> **What the exercise asks**:
Omitting the images, transcribe the records below exactly as they stand.

Stored data entries

»»

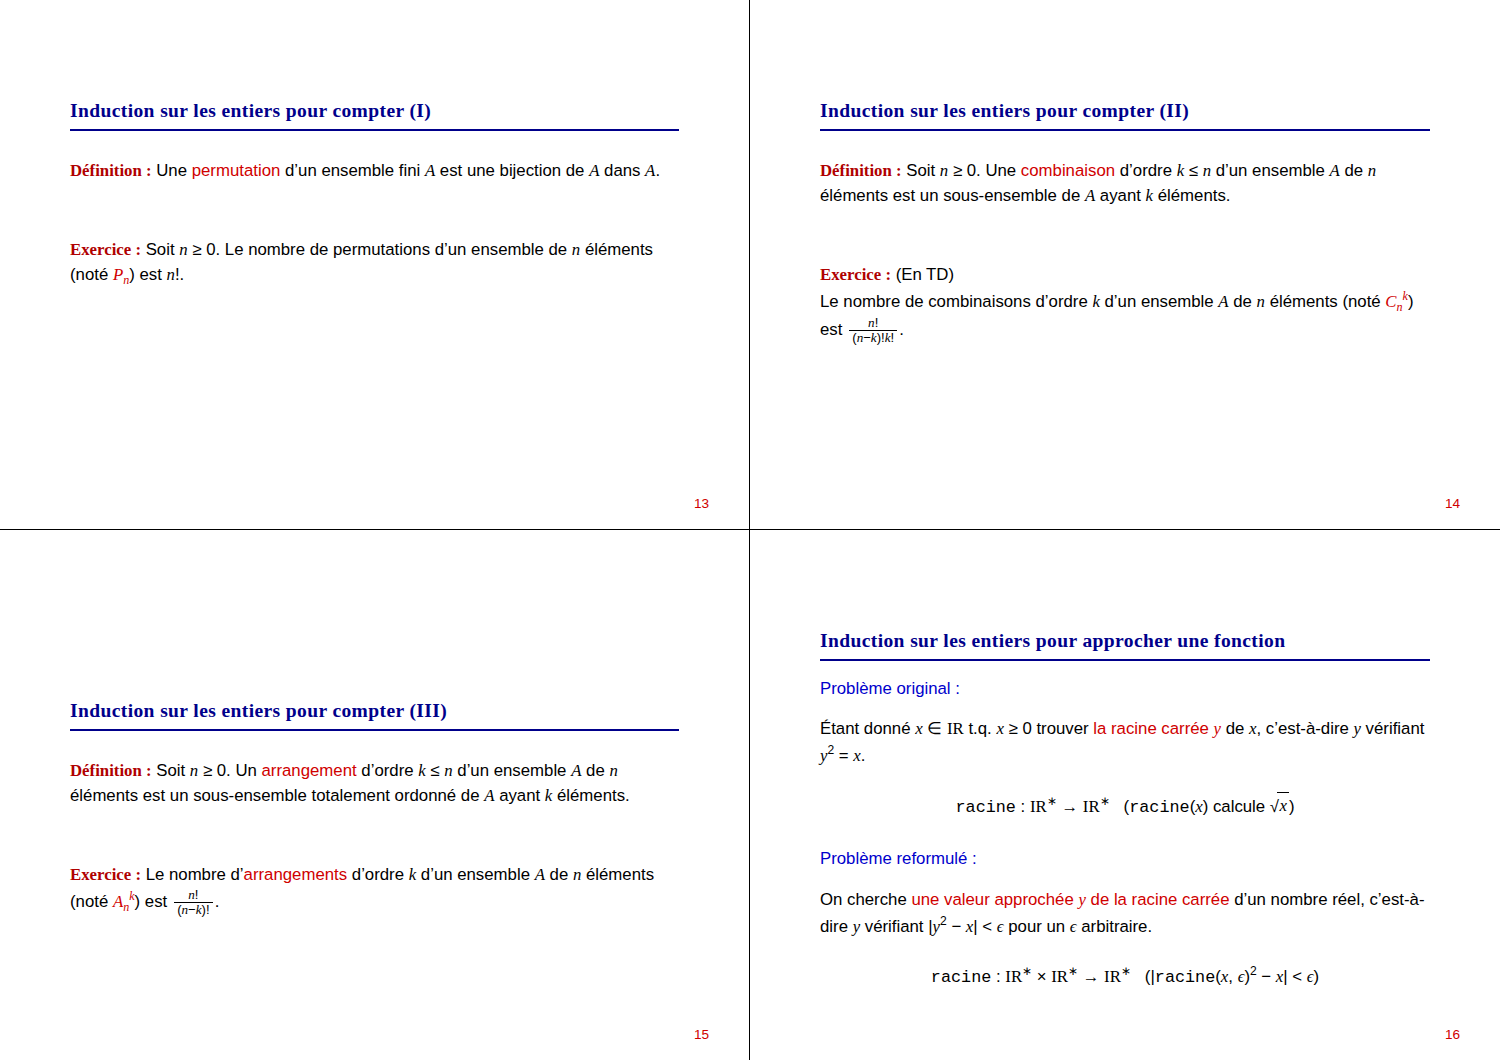Induction sur les entiers pour compter (I)
Définition : Une permutation d’un ensemble fini A est une bijection de A dans A.
Exercice : Soit n ≥ 0. Le nombre de permutations d’un ensemble de n éléments (noté Pn) est n!.
13
Induction sur les entiers pour compter (II)
Définition : Soit n ≥ 0. Une combinaison d’ordre k ≤ n d’un ensemble A de n éléments est un sous-ensemble de A ayant k éléments.
Exercice : (En TD)
Le nombre de combinaisons d’ordre k d’un ensemble A de n éléments (noté Cnk) est n!(n−k)!k!.
14
Induction sur les entiers pour compter (III)
Définition : Soit n ≥ 0. Un arrangement d’ordre k ≤ n d’un ensemble A de n éléments est un sous-ensemble totalement ordonné de A ayant k éléments.
Exercice : Le nombre d’arrangements d’ordre k d’un ensemble A de n éléments (noté Ank) est n!(n−k)!.
15
Induction sur les entiers pour approcher une fonction
Problème original :
Étant donné x ∈ IR t.q. x ≥ 0 trouver la racine carrée y de x, c’est-à-dire y vérifiant y2 = x.
racine : IR∗ → IR∗ (racine(x) calcule √x)
Problème reformulé :
On cherche une valeur approchée y de la racine carrée d’un nombre réel, c’est-à-dire y vérifiant |y2 − x| < ϵ pour un ϵ arbitraire.
racine : IR∗ × IR∗ → IR∗ (|racine(x, ϵ)2 − x| < ϵ)
16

««

> **Problem solution**:
Induction sur les entiers pour compter (I)
Définition : Une permutation d’un ensemble fini A est une bijection de A dans A.
Exercice : Soit n ≥ 0. Le nombre de permutations d’un ensemble de n éléments (noté Pn) est n!.
13
Induction sur les entiers pour compter (II)
Définition : Soit n ≥ 0. Une combinaison d’ordre k ≤ n d’un ensemble A de n éléments est un sous-ensemble de A ayant k éléments.
Exercice : (En TD)
Le nombre de combinaisons d’ordre k d’un ensemble A de n éléments (noté Cnk) est n!(n−k)!k!.
14
Induction sur les entiers pour compter (III)
Définition : Soit n ≥ 0. Un arrangement d’ordre k ≤ n d’un ensemble A de n éléments est un sous-ensemble totalement ordonné de A ayant k éléments.
Exercice : Le nombre d’arrangements d’ordre k d’un ensemble A de n éléments (noté Ank) est n!(n−k)!.
15
Induction sur les entiers pour approcher une fonction
Problème original :
Étant donné x ∈ IR t.q. x ≥ 0 trouver la racine carrée y de x, c’est-à-dire y vérifiant y2 = x.
racine : IR∗ → IR∗ (racine(x) calcule √x)
Problème reformulé :
On cherche une valeur approchée y de la racine carrée d’un nombre réel, c’est-à-dire y vérifiant |y2 − x| < ϵ pour un ϵ arbitraire.
racine : IR∗ × IR∗ → IR∗ (|racine(x, ϵ)2 − x| < ϵ)
16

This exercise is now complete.